:: Required work ::
Copy out each line of the data that includes the string "after".

:: Data for this exercise ::

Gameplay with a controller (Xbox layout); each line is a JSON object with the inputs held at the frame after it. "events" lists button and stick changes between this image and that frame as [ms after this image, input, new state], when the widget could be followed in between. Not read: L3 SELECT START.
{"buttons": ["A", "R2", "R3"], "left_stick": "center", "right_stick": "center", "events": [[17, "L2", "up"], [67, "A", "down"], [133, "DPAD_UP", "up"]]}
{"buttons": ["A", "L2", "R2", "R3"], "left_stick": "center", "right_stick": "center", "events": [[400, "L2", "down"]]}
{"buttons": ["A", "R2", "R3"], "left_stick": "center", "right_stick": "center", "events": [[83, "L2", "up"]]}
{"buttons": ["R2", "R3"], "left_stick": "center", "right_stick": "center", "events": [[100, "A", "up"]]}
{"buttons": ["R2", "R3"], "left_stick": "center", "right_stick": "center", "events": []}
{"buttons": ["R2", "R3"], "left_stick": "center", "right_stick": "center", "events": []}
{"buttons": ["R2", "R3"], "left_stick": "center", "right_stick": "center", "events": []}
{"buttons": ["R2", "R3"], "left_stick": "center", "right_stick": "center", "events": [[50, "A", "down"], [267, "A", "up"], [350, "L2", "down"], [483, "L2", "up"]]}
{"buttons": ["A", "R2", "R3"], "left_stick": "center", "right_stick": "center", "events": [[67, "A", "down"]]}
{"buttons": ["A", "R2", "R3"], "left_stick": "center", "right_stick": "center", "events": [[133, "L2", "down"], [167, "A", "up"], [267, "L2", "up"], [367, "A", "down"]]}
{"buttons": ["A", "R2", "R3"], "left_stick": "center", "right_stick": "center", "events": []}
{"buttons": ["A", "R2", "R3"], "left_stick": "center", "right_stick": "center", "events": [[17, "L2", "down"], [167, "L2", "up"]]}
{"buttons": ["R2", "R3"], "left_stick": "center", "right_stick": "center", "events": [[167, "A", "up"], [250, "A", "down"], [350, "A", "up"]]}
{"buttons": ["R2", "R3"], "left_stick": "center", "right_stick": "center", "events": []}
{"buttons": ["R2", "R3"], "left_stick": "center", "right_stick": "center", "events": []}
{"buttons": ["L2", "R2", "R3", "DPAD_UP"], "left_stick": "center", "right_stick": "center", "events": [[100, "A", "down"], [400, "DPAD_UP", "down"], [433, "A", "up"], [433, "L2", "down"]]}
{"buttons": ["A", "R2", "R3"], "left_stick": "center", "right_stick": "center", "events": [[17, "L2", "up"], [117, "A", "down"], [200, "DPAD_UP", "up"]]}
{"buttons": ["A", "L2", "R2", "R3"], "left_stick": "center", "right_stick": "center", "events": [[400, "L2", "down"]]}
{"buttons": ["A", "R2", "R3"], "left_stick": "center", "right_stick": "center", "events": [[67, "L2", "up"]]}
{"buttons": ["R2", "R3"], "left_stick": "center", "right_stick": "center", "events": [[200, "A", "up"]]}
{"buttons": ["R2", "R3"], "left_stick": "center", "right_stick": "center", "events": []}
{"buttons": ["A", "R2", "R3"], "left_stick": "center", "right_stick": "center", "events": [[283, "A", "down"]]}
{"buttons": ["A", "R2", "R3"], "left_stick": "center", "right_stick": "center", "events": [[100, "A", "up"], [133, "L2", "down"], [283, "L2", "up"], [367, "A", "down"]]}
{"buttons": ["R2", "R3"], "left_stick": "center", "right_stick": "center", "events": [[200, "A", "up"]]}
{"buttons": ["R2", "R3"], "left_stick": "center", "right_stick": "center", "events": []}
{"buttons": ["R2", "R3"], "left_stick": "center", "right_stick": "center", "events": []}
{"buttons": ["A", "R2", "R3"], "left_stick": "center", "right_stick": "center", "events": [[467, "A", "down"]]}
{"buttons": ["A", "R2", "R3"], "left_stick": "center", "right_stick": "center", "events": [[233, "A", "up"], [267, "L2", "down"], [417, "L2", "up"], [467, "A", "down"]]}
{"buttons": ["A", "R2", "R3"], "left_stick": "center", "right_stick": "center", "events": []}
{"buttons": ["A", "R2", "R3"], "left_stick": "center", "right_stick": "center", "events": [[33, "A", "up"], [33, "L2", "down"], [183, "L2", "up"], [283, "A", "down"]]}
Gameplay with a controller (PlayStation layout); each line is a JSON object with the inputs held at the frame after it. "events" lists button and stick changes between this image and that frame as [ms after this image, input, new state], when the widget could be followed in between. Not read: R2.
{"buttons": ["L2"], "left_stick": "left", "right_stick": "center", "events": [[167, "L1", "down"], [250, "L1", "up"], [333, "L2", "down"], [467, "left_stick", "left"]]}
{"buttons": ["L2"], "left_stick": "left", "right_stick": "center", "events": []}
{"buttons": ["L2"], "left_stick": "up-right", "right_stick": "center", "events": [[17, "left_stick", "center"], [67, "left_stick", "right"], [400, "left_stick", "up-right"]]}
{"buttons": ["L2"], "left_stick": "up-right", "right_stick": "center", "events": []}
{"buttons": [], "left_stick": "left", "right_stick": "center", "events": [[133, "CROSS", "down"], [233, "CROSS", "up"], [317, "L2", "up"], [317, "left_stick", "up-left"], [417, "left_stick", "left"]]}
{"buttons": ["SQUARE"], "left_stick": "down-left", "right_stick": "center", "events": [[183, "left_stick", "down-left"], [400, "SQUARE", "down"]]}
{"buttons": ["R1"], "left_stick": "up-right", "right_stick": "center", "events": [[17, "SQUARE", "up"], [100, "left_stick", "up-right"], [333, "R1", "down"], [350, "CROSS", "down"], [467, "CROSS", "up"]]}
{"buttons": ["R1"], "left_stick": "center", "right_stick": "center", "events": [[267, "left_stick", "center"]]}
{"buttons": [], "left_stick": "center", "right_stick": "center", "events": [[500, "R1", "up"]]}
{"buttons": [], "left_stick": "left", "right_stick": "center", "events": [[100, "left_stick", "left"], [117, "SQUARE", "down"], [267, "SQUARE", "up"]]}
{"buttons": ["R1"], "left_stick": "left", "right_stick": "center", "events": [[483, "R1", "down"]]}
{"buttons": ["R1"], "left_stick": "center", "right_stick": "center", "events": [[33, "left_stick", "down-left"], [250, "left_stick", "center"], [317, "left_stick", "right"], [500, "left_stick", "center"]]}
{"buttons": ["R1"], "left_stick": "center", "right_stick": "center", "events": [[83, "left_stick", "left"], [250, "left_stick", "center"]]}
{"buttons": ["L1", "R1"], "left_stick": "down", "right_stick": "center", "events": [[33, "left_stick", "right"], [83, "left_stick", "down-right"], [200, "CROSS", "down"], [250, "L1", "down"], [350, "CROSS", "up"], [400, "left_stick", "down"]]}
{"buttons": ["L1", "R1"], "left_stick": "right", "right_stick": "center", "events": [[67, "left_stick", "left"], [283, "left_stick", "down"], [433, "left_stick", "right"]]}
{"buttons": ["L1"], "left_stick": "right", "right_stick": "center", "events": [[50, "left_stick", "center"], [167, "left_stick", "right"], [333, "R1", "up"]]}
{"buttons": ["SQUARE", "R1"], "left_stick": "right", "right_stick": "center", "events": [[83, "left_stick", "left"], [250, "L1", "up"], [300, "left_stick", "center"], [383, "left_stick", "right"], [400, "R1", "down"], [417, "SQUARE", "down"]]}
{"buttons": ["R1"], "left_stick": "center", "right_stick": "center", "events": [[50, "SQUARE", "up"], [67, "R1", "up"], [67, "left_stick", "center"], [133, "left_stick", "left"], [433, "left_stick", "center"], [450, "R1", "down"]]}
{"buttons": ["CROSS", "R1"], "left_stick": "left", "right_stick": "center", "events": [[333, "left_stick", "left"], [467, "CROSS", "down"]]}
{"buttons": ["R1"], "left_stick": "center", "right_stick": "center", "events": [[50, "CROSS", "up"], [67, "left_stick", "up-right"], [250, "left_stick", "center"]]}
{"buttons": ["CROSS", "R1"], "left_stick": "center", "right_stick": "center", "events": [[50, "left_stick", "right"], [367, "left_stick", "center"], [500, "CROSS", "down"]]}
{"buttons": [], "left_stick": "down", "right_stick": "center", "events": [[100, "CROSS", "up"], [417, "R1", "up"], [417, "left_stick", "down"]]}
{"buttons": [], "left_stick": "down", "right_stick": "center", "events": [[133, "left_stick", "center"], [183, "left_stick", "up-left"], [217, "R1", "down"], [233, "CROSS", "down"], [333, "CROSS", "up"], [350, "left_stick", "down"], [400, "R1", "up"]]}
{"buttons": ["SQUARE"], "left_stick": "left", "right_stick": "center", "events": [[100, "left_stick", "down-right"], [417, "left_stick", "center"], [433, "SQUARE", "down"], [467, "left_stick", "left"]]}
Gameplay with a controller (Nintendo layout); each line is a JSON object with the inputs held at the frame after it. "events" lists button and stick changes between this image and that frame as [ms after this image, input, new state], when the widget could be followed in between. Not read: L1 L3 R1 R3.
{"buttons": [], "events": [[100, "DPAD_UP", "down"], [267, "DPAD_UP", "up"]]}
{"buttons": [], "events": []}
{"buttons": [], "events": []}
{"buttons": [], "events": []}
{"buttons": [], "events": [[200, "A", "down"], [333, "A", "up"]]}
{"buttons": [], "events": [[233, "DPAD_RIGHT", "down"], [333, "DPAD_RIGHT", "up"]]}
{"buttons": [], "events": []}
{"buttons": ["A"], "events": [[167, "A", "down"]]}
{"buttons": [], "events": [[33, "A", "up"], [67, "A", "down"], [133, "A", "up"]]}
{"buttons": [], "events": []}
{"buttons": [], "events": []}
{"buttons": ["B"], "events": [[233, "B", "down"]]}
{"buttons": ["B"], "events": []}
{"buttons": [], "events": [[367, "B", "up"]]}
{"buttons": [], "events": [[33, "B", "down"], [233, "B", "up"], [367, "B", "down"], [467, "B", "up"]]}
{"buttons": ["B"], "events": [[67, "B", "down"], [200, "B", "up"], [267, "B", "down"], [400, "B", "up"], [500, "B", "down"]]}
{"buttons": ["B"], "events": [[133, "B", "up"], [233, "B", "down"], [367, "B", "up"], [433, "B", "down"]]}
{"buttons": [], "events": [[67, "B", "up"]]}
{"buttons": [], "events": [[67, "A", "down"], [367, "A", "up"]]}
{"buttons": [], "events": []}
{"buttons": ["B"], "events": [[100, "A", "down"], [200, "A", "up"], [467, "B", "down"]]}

:: Solution for this task ::
Gameplay with a controller (Xbox layout); each line is a JSON object with the inputs held at the frame after it. "events" lists button and stick changes between this image and that frame as [ms after this image, input, new state], when the widget could be followed in between. Not read: L3 SELECT START.
Gameplay with a controller (PlayStation layout); each line is a JSON object with the inputs held at the frame after it. "events" lists button and stick changes between this image and that frame as [ms after this image, input, new state], when the widget could be followed in between. Not read: R2.
Gameplay with a controller (Nintendo layout); each line is a JSON object with the inputs held at the frame after it. "events" lists button and stick changes between this image and that frame as [ms after this image, input, new state], when the widget could be followed in between. Not read: L1 L3 R1 R3.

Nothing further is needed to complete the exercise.